I've now fitted the trailing edge parts, and the struts that make up the rigging structure inside the wing.
The kit has single metal bars for those struts which need drilling through to allow the rigging to be fitted, while the real aircraft has a wooden structure with metal tags to fit the rigging terminals to. So I ditched the kit parts completely, and cut the fittings out of brass, and made the struts from lime wood. I've also attached the turnbuckles, copying the method Des uses, just scaled up.
Along with the brass parts I used for the trailing edge, this needed over 70 parts to be cut, drilled and sanded, and now I'm looking at the fuselage, which will need much more... the rigging definately needs something better there too.
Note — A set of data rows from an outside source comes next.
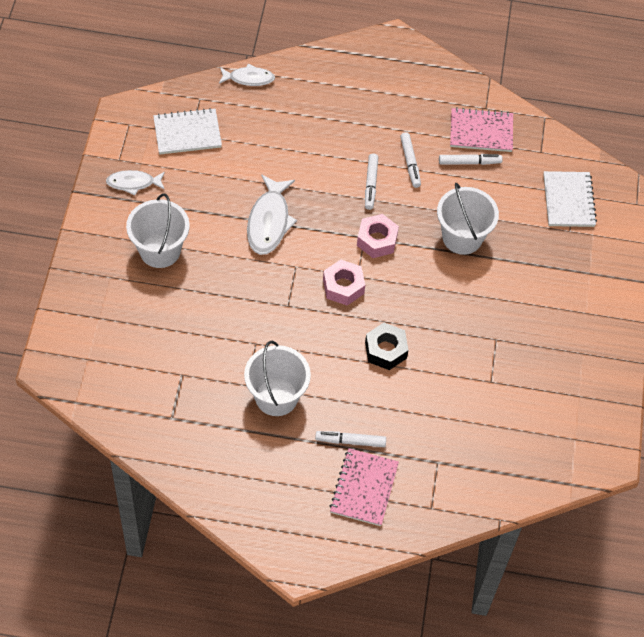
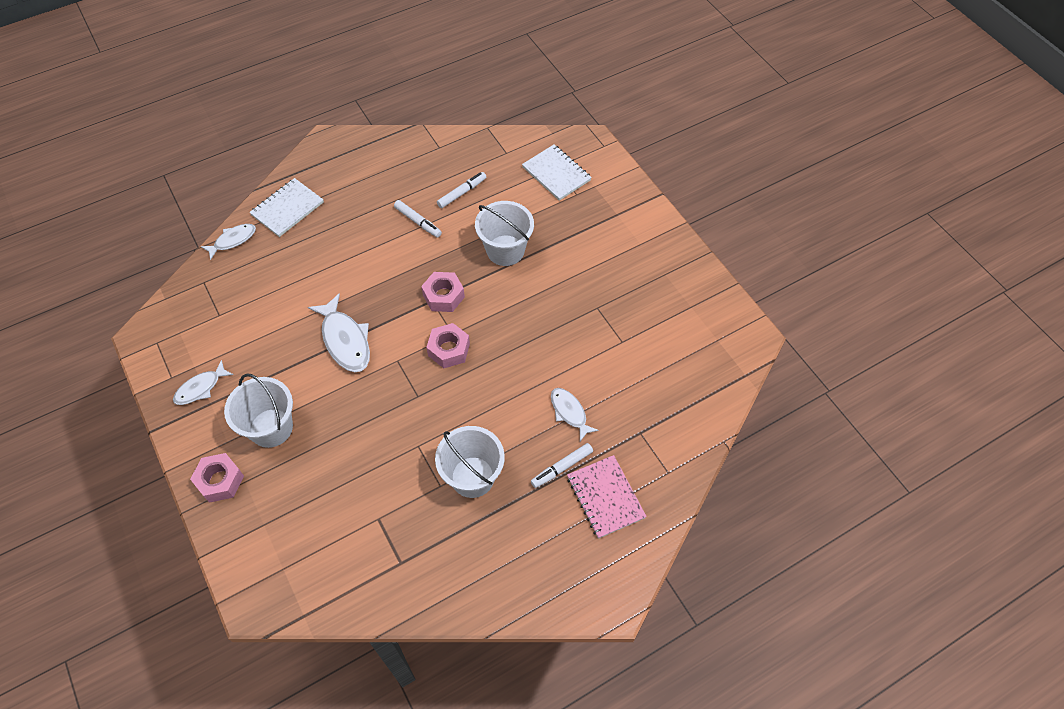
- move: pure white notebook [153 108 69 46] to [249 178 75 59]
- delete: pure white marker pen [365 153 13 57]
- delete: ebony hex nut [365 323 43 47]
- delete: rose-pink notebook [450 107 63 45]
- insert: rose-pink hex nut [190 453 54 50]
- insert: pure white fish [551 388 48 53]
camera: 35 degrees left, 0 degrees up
So, to save myself a lot of time, I decided to design a photo etch sheet, of all the parts I can think I'll need (instrument bezels, footplates, pulleys, there's plenty of white metal bits I'd like to improve). That's not proving to be much fun, and will take a bit of time, but I'm hoping it''ll be worth it! I won't make the photo etch myself though (with a 7 year old running around I don't want those chemicals in the house), so I've found a company that can do it for me at a reasonable price.
I will try to balance how much I change though; I'm finding there's a danger, when everything is visible, to get drawn into accuracy too much, and it stops being fun. So my aim is just to improve the bits I really don't like the look of, and leave the rest as it is.